If v[0] is bit 1, there will be rounding with 2 cases.
Case 1: v is positive.
roundoff_signed(v, 1) = (signed(v) >> 1) + 1, aka round towards +inf
roundoff_signed(2 + 3, 1) = (5 >> 1) + 1 = 3
Case 2: v is negative.
roundoff_signed(v, 1) = (signed(v) >> 1) + 1, aka round towards +inf
roundoff_signed(-9 + 2, 1) = (-7 >> 1) + 1 = -4 + 1 = -3
Thus, we can leverage the vaadd with rnu directly for avg_ceil.

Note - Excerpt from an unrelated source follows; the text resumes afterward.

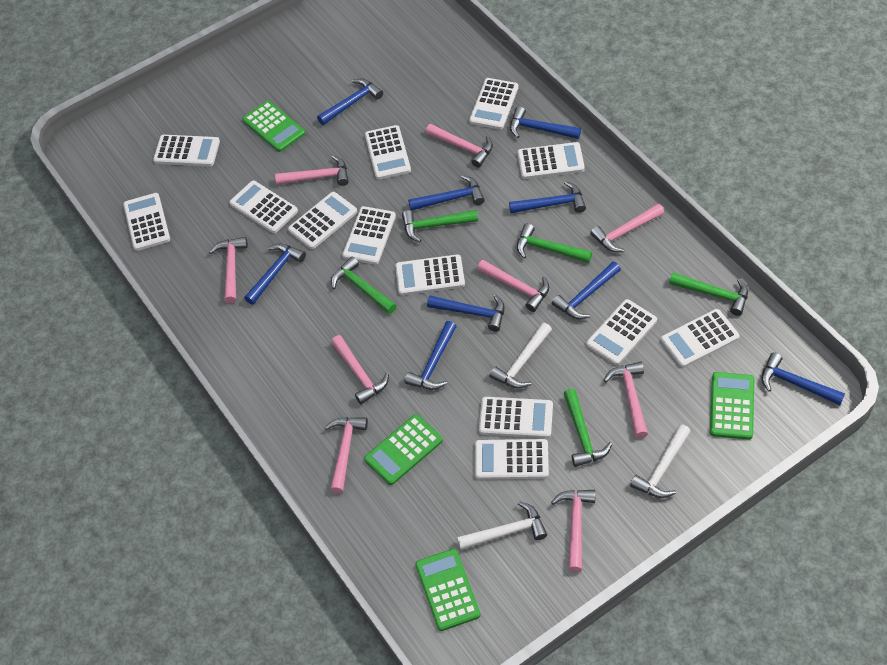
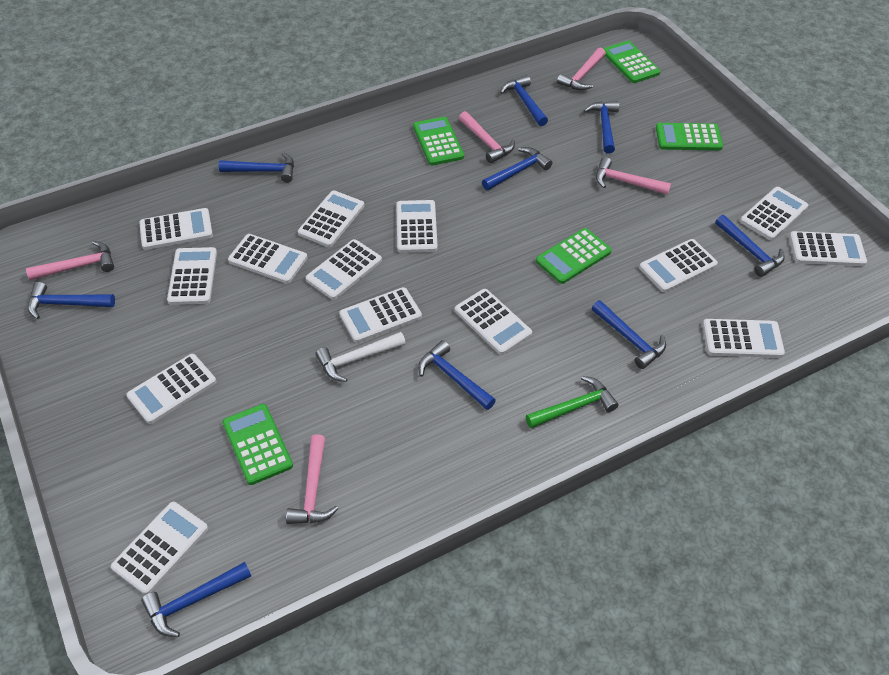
green calculator: [242,101,305,152] [364,414,443,485] [415,549,480,631] [710,372,754,440] = 4 -> [222,404,293,485] [413,117,464,165] [536,228,612,284] [603,41,661,83] [656,123,723,150] = 5
green hammer: [331,257,397,314] [402,210,478,242] [517,223,592,263] [563,389,612,467] [669,273,748,316] = 5 -> [526,376,619,428] = 1
pink hammer: [209,237,248,303] [275,155,349,186] [325,417,368,493] [331,335,389,404] [426,124,493,168] [477,260,549,312] [551,490,596,572] [590,204,664,252] [604,362,648,438] = 9 -> [26,241,114,280] [286,434,338,524] [459,111,515,163] [557,47,606,90] [596,157,671,195] = 5
white calculator: [123,193,170,251] [153,135,220,166] [229,181,298,233] [288,192,357,249] [342,206,396,265] [365,125,411,180] [395,254,465,295] [469,78,518,130] [475,439,549,480] [479,397,553,438] [517,142,585,179] [586,299,657,365] [661,309,740,368] = 13 -> [111,502,208,595] [126,354,216,424] [139,208,213,250] [167,247,217,305] [228,234,307,284] [298,191,364,247] [306,239,382,300] [339,287,422,343] [396,200,438,253] [455,289,532,355] [639,239,718,292] [703,319,785,358] [740,187,809,240] [789,231,867,266] = 14
white hammer: [457,501,547,550] [489,323,552,388] [630,424,691,498] = 3 -> [315,332,406,382] = 1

The below test suites are passed for this patch series.
* The rv64gcv fully regression test.
gcc/ChangeLog:
* config/riscv/autovec.md (avg<v_double_trunc>3_ceil): Add insn
expand to leverage vaadd with rnu directly.

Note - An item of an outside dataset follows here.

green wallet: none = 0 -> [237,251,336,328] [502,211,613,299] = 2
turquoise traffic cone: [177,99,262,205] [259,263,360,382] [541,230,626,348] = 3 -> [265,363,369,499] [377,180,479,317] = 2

Signed-off-by: Pan Li <[email protected]>
---
gcc/config/riscv/autovec.md | 25 ++++++-------------------
1 file changed, 6 insertions(+), 19 deletions(-)

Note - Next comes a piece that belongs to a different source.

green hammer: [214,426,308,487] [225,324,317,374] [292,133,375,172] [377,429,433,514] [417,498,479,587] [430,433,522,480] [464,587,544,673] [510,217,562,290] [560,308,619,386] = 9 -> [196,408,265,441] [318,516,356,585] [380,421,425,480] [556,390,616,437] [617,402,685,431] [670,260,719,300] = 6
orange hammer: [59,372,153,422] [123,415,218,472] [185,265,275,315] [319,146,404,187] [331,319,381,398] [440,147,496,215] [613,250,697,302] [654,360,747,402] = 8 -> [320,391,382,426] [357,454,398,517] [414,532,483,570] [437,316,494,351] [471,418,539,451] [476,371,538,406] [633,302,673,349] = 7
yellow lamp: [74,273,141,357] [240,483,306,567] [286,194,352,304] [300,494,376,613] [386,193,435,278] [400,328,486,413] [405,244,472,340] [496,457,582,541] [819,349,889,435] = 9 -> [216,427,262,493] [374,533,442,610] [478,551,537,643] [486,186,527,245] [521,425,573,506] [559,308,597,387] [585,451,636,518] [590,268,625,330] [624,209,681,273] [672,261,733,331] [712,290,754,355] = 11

diff --git a/gcc/config/riscv/autovec.md b/gcc/config/riscv/autovec.md
index a54f552a80c..5ac7b62c2cf 100644
--- a/gcc/config/riscv/autovec.md
+++ b/gcc/config/riscv/autovec.md
@@ -2510,25 +2510,12 @@ (define_expand "avg<v_double_trunc>3_ceil"
(match_operand:<V_DOUBLE_TRUNC> 2 "register_operand")))
(const_int 1)))))]
"TARGET_VECTOR"
-{
- /* First emit a widening addition. */
- rtx tmp1 = gen_reg_rtx (<MODE>mode);
- rtx ops1[] = {tmp1, operands[1], operands[2]};
- insn_code icode = code_for_pred_dual_widen (PLUS, SIGN_EXTEND, <MODE>mode);
- riscv_vector::emit_vlmax_insn (icode, riscv_vector::BINARY_OP, ops1);
-
- /* Then add 1. */
- rtx tmp2 = gen_reg_rtx (<MODE>mode);
- rtx ops2[] = {tmp2, tmp1, const1_rtx};
- icode = code_for_pred_scalar (PLUS, <MODE>mode);
- riscv_vector::emit_vlmax_insn (icode, riscv_vector::BINARY_OP, ops2);
-
- /* Finally, a narrowing shift. */
- rtx ops3[] = {operands[0], tmp2, const1_rtx};
- icode = code_for_pred_narrow_scalar (ASHIFTRT, <MODE>mode);
- riscv_vector::emit_vlmax_insn (icode, riscv_vector::BINARY_OP, ops3);
- DONE;
-})
+ {
+ insn_code icode = code_for_pred (UNSPEC_VAADD, <V_DOUBLE_TRUNC>mode);
+ riscv_vector::emit_vlmax_insn (icode, riscv_vector::BINARY_OP_VXRM_RNU,
operands);
+ DONE;
+ }
+)
;; csrwi vxrm, 2
;; vaaddu.vv vd, vs2, vs1
--
2.43.0